(Detected change data)
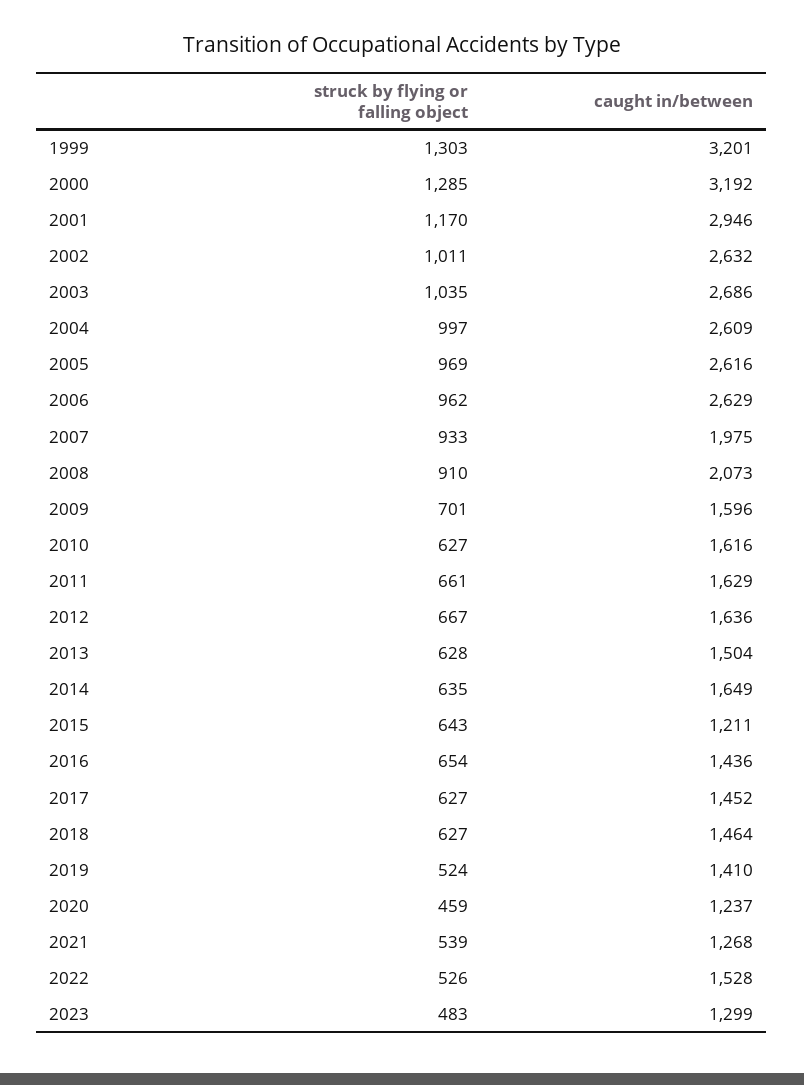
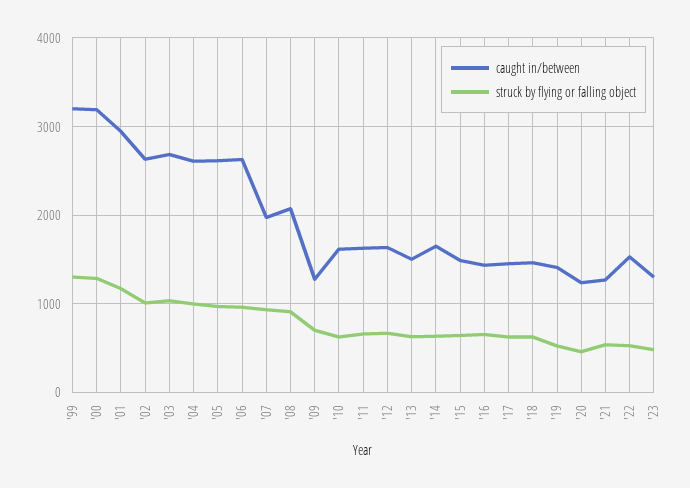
  {
    "struck by flying or falling object": {
      "1999": 1303,
      "2000": 1285,
      "2001": 1170,
      "2002": 1011,
      "2003": 1035,
      "2004": 997,
      "2005": 969,
      "2006": 962,
      "2007": 933,
      "2008": 910,
      "2009": 701,
      "2010": 627,
      "2011": 661,
      "2012": 667,
      "2013": 628,
      "2014": 635,
      "2015": 643,
      "2016": 654,
      "2017": 627,
      "2018": 627,
      "2019": 524,
      "2020": 459,
      "2021": 539,
      "2022": 526,
      "2023": 483
    },
    "caught in/between": {
      "1999": 3201,
      "2000": 3192,
      "2001": 2946,
      "2002": 2632,
      "2003": 2686,
      "2004": 2609,
      "2005": 2616,
      "2006": 2629,
      "2007": 1975,
      "2008": 2073,
-     "2009": 1596,
+     "2009": 1300,
      "2010": 1616,
      "2011": 1629,
      "2012": 1636,
      "2013": 1504,
      "2014": 1649,
-     "2015": 1211,
+     "2015": 1500,
      "2016": 1436,
      "2017": 1452,
      "2018": 1464,
      "2019": 1410,
      "2020": 1237,
      "2021": 1268,
      "2022": 1528,
      "2023": 1299
    }
  }

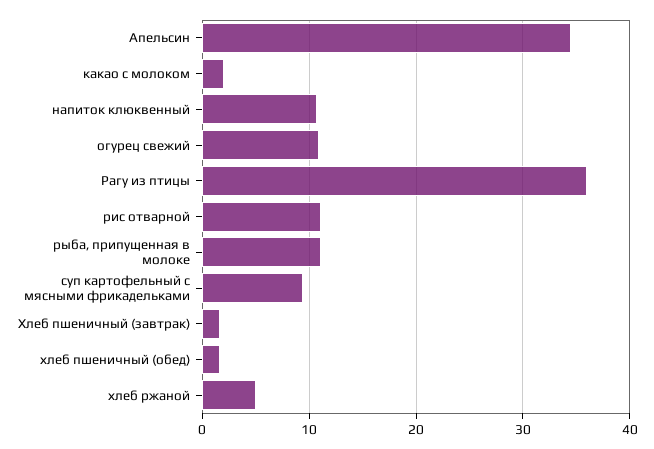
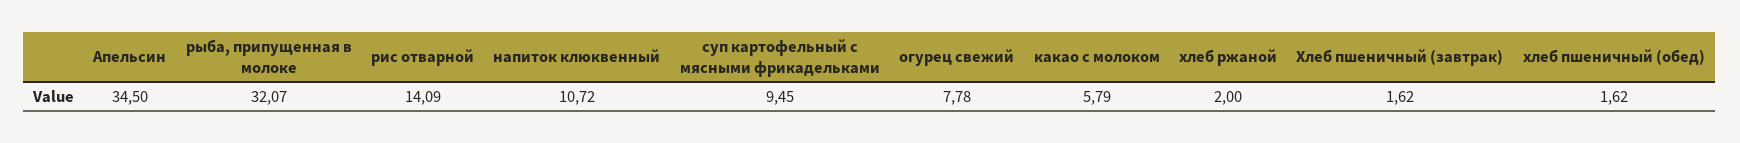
  {
    "Апельсин": 34.5,
-   "какао с молоком": 2,
+   "какао с молоком": 5.79,
    "напиток клюквенный": 10.72,
-   "огурец свежий": 11,
+   "огурец свежий": 7.78,
-   "Рагу из птицы": 36,
-   "рис отварной": 11,
+   "рис отварной": 14.09,
-   "рыба, припущенная в молоке": 11,
+   "рыба, припущенная в молоке": 32.07,
    "суп картофельный с мясными фрикадельками": 9.45,
    "Хлеб пшеничный (завтрак)": 1.62,
    "хлеб пшеничный (обед)": 1.62,
-   "хлеб ржаной": 5
+   "хлеб ржаной": 2
  }

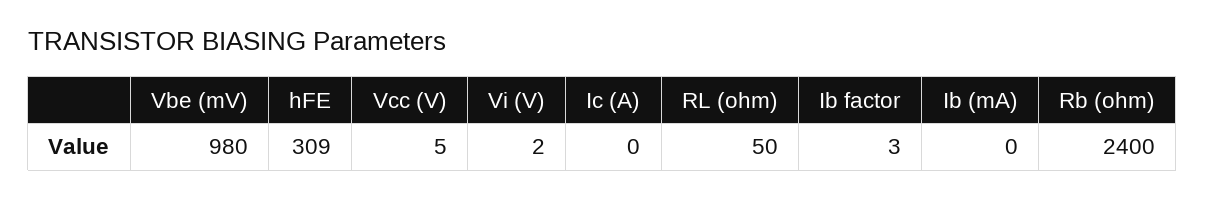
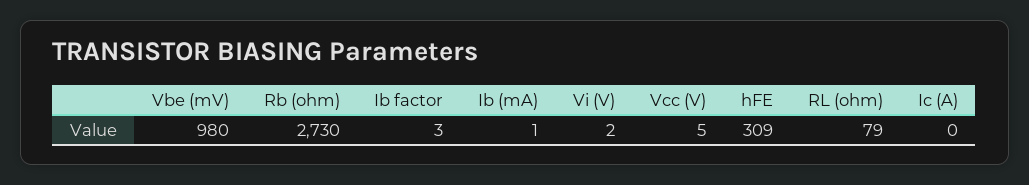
  {
    "Vbe (mV)": 980,
    "hFE": 309,
    "Vcc (V)": 5,
    "Vi (V)": 2,
    "Ic (A)": 0,
-   "RL (ohm)": 50,
+   "RL (ohm)": 79,
    "Ib factor": 3,
-   "Ib (mA)": 0,
+   "Ib (mA)": 1,
-   "Rb (ohm)": 2400
+   "Rb (ohm)": 2730
  }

JOB ITEM:
Extract each line holding the word "какао" from the records.

OUTPUT FOR THIS TASK:
-   "какао с молоком": 2,
+   "какао с молоком": 5.79,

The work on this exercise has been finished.